9月4日、国連総会において、現在広く使われている「メルカトル図法」による世界地図に代わり、大陸などの相対的な面積をより正確に示す「イコールアース図法」などの世界地図の利用を促す決議案が採択されました。決議案には日本を含む164カ国が賛成し、反対したのは米国だけでした。

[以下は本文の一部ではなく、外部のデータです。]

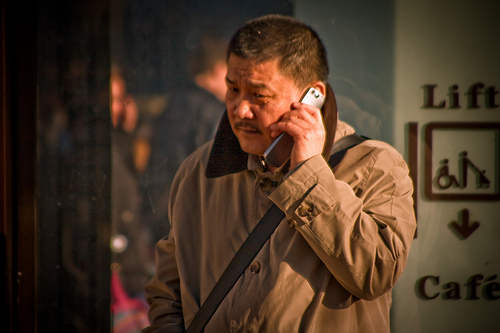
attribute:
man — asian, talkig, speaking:
[146, 15, 420, 331]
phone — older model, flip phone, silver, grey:
[265, 86, 326, 169]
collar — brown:
[203, 110, 247, 180]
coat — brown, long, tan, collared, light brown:
[144, 84, 417, 332]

この件についてはXにも多くの投稿が上がっていますので、一つだけ紹介しておきます。
アフリカが小さく見える「メルカトル図法」ではなく「イコールアース図法」へ…国連が採決
長年メルカトル図法がかなりの勘違いを生んでいる。pic.twitter.com/gxiWHWDjDx
— Soul Flower Office(Soul Flower Union/中川敬) (@breast_Music) September 5, 2026
● https://x.com/breast_Music/status/2096149812009984089
今回の決議案は、西アフリカのトーゴが主導し、アフリカ各国が強く支持していました。決議案は、メルカトル図法ではアフリカ大陸などが小さく示されることへの懸念を表明し、大陸の大きさをより正確に表しているイコールアース図法などの採用を、加盟国や国際機関などに推奨することを盛り込んでいますが、拘束力はありません。
周知の通り、メルカトル図法では、南北に行くほど(緯度が高くなるほど)面積が実際より大きく表示されます。もともと球体であるものを2次元平面に投影するわけですから、何を重視して何を犠牲にするかで様々な投影法が存在していますが、従来世界で広く使われてきたのは、角度(方位)を正しく保ち、航海などに便利なメルカトル図法でした。